Ma non possiamo rispondere in modo cosi freddo. Molti hanno scritto, nei loro commenti, al riguardo, che una norma del genere rinsalderebbe una certa forma di alleanza tra medico e paziente, perché porterebbe chiarezza sul da farsi quando le chance di guarigione per il paziente sono finite. Ci sia consentita una critica: noi useremmo innanzitutto il condizionale e non il presente (seppur presente storico) e diremmo ad esempio “quando le chance sarebbero finite”. Ed è proprio questo, a nostro avviso, il punto sensibile e cruciale della tematica: lo stabilire il momento in cui queste chance di guarigione sono (rectius, per noi, “sarebbero”). Ed allora, a tal riguardo, ci dobbiamo chiedere: ciò può essere stabilito in termini di assoluta certezza oppure resta in termini di mera probabilità? Questo è l’interrogativo-dilemma al quale non possiamo che rispondere in una sola maniera: la certezza scientifica sul punto non esiste, se non in casi eccezionali. Ma la nuova legge non fa una differenziazione tra un caso e l’altro (ad esempio non distingue un elettroencefalogramma piatto da sofferenze derivanti da patologie oncologiche e così via).
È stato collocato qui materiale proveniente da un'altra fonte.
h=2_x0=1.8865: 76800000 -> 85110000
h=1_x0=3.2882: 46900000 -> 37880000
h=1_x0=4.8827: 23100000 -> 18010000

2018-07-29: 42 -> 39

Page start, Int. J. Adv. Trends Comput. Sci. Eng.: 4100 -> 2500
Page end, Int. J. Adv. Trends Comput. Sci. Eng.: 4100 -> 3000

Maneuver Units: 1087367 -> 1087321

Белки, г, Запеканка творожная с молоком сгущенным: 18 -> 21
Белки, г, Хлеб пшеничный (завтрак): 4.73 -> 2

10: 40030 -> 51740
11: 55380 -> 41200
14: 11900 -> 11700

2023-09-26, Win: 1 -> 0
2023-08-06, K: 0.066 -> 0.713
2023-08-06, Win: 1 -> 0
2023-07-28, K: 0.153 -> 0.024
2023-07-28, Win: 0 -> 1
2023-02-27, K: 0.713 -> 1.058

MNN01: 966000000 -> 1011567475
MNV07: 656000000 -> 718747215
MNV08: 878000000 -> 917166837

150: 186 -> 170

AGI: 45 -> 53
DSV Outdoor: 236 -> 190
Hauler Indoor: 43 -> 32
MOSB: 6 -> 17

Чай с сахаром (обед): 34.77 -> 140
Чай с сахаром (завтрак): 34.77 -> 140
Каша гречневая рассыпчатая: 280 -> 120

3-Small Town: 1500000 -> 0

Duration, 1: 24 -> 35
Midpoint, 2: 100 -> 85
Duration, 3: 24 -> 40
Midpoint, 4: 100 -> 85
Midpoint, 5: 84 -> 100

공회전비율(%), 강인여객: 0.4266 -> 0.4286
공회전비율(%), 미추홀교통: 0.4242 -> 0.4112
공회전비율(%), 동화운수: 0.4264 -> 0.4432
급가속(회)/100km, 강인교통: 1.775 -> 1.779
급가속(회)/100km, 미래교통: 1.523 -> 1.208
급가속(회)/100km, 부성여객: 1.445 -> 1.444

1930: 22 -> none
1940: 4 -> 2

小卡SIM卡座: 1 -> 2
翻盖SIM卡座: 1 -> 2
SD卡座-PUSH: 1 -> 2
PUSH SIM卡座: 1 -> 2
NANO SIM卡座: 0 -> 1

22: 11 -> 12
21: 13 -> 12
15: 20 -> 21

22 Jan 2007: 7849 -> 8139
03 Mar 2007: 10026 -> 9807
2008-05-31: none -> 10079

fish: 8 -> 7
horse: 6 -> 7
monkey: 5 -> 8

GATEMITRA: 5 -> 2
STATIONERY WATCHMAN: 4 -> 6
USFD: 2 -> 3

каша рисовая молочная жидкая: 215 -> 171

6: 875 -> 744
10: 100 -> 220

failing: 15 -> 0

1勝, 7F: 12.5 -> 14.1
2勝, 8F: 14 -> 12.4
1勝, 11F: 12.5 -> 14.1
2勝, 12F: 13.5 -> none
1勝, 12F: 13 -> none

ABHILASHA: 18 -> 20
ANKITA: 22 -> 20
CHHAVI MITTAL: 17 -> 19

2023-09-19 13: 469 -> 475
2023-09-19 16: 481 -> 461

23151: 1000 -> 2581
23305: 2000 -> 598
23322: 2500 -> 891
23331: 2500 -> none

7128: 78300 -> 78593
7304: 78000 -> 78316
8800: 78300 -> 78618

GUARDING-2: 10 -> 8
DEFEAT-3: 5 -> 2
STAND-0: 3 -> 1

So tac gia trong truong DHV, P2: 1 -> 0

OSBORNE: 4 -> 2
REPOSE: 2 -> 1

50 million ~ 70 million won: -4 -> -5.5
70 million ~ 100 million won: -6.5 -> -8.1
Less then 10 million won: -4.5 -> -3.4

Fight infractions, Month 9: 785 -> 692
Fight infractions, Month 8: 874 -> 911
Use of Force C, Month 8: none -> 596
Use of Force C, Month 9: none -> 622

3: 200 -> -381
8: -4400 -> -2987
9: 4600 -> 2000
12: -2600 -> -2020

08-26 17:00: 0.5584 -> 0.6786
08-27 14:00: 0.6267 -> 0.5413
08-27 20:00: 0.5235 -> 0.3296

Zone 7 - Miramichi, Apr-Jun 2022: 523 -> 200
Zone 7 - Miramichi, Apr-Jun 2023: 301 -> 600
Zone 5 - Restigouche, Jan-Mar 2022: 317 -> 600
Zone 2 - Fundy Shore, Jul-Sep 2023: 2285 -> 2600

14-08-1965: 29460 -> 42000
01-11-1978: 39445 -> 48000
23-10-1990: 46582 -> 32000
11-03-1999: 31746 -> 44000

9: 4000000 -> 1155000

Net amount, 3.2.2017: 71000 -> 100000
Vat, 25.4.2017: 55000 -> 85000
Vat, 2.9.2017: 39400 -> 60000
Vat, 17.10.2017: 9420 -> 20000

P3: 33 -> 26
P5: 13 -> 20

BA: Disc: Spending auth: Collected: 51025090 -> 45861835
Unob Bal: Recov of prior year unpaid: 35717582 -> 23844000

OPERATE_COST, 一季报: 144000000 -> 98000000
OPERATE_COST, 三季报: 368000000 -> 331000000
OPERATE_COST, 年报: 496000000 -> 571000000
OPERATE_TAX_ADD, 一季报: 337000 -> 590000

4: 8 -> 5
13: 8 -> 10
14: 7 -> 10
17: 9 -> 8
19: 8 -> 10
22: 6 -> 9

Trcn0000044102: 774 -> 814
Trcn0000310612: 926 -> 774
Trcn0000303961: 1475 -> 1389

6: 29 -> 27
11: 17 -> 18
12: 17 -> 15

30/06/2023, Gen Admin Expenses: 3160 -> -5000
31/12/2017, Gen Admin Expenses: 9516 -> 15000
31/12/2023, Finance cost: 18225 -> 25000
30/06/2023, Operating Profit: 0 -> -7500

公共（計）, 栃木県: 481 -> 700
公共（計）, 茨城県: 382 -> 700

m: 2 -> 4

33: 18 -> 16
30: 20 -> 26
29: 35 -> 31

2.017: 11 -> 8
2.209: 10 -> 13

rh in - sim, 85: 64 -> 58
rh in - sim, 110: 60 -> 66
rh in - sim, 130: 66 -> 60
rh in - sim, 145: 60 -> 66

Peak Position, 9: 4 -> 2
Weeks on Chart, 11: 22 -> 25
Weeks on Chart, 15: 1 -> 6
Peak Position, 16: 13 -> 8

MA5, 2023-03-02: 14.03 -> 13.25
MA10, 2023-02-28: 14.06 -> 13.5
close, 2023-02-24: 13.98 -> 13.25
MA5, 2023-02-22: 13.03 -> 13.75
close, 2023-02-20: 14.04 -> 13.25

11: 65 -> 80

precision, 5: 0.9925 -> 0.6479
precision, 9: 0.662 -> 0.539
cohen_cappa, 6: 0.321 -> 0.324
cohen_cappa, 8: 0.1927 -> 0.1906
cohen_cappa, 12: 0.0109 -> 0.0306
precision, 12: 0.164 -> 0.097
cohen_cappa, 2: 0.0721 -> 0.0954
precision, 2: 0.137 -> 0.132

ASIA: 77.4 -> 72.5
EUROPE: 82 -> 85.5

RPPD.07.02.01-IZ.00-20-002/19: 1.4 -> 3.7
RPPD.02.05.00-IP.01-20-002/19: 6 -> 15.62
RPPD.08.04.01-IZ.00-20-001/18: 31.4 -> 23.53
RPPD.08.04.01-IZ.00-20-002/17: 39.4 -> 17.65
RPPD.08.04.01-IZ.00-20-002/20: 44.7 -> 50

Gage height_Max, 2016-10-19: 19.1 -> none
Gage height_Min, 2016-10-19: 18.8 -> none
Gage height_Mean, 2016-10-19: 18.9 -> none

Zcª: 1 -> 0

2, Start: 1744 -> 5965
Anche per questo non ci sentiamo di condividere la ratio della norma in questione, non perché noi siamo a favore dell’accanimento terapeutico oppure perché ci allineiamo, sic ed simpliciter, ai principi cattolici, ma perché riteniamo che sia letteralmente impossibile stabilire quel limite così sottile “tra quando le chance di vita ci siano ancora, e quando dette chance non ci siano più”. Ed allora non basta l’autonomia del medico che può fare obiezione di coscienza, ma occorre un esame di coscienza generale che non può prescindere dal valore della sacralità della vita.